**Trecho do texto**

########################################

Já em “La Mer”, um piano e um violoncelo abrem caminho para sussurros em francês, de Denise Milfort, e em seguida uma bateria com um toque de jazz e uma linha de baixo que poderia estar em um disco do Red Hot Chilli Peppers, já que é puro funk, adentram uma das músicas que mais demonstra a evolução de Reznor como compositor.

NARRATIVA E REUTILIZAÇÃO DE MELODIAS

Apesar da diferença estética de música para música, todas conseguem fazer parte de um todo maior, completando uma narrativa. Para reforçar essa ideia, as faixas possuem reaparições de melodias ou letras de outras músicas.

Há uma melodia de três notas presente em “The Wretched”, que também está no início e encerramento de “We’re In This Together” e reaparece na primeira metade de “The Great Below”. Além disso, o piano e a linha de baixo de “La Mer” são reutilizados em “Into The Void”.

Também ao final do primeiro disco, em “The Great Below”, no trecho final a letra repete a frase “I can still feel you”, e a mesma letra reaparece na penúltima faixa do segundo disco, “Underneath It All”, com o mesmo ritmo.

Além do pertencimento a uma narrativa, Reznor também demonstra a mistura e confusão de emoções que teve naquele período, com melodias aparecendo em músicas de sentimentos e atmosferas completamente diferentes que se entrelaçam no decorrer da jornada.

CONTEXTO ATUAL

Apesar de 21 anos de idade, o disco não envelheceu um dia e se torna cada vez mais relevante, seja no quesito da mensagem ou musicalidade. Trent Reznor escreveu coisas que ainda perturbam a sociedade nos dias atuais.

########################################

**Partes do exercício**
a) Resuma em duas frases o texto sobre o disco de Reznor.
b) Reproduza fielmente a passagem do texto sobre o disco de Reznor que vai de “Há uma melodia” até “o mesmo ritmo.”.
As linhas não têm relação com esta atividade.

########################################

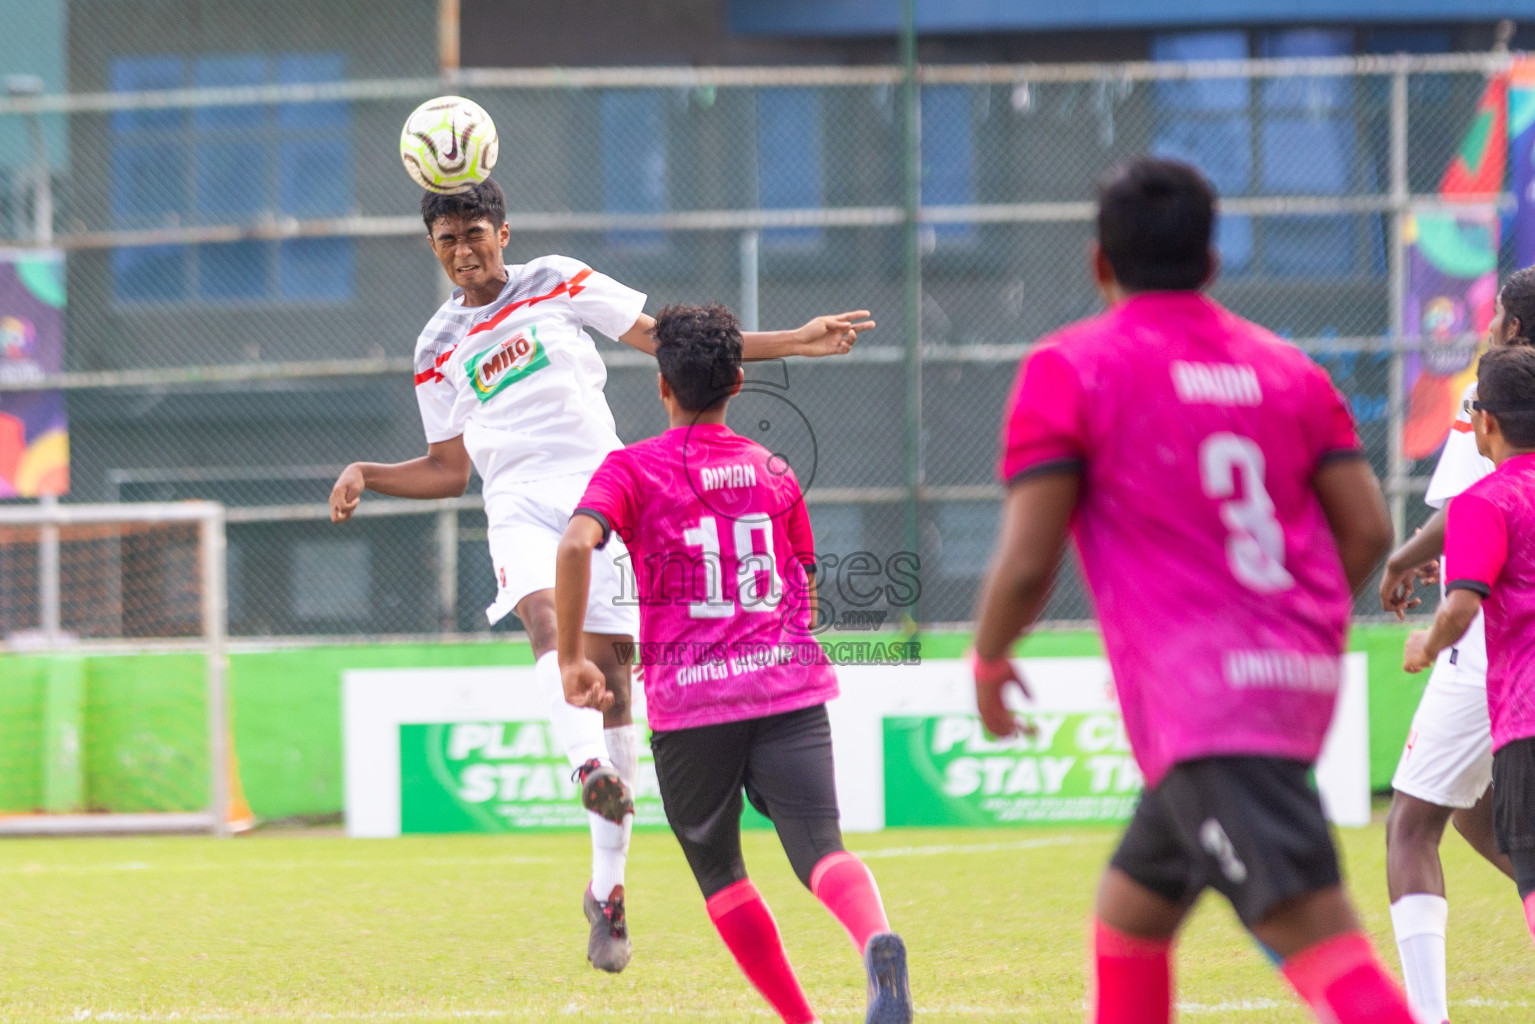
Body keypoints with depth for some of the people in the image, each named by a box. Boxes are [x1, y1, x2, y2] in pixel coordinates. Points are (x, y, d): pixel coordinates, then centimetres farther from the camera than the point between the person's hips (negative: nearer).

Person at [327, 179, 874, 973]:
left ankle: (607, 890, 2)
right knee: (546, 614, -33)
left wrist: (793, 342, 6)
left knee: (608, 675, -5)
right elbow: (448, 470, 20)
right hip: (520, 510, 1)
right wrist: (365, 476, 4)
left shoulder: (558, 284, 10)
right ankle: (589, 767, -57)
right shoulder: (439, 350, 15)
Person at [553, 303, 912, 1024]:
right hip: (788, 685, 2)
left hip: (688, 696, -2)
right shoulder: (775, 472, 15)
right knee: (820, 850, -11)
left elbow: (576, 543, -16)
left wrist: (570, 658, -11)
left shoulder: (633, 469, 3)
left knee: (716, 869, 15)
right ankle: (875, 939, -43)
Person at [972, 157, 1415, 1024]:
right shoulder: (1287, 368, 14)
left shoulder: (1069, 371, -2)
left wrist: (989, 661, 11)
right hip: (1302, 679, 7)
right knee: (1132, 906, 24)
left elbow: (1027, 562, -8)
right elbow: (1369, 530, 8)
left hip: (1202, 700, -7)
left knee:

########################################

**Gabarito**
a) Apesar das diferenças estéticas, as faixas do disco formam uma narrativa, reforçada pela reaparição de melodias e letras, como a melodia de três notas de “The Wretched” e a frase “I can still feel you”. Com 21 anos, o disco não envelheceu e se torna cada vez mais relevante, tanto na mensagem quanto na musicalidade.

b)
Há uma melodia de três notas presente em “The Wretched”, que também está no início e encerramento de “We’re In This Together” e reaparece na primeira metade de “The Great Below”. Além disso, o piano e a linha de baixo de “La Mer” são reutilizados em “Into The Void”.

Também ao final do primeiro disco, em “The Great Below”, no trecho final a letra repete a frase “I can still feel you”, e a mesma letra reaparece na penúltima faixa do segundo disco, “Underneath It All”, com o mesmo ritmo.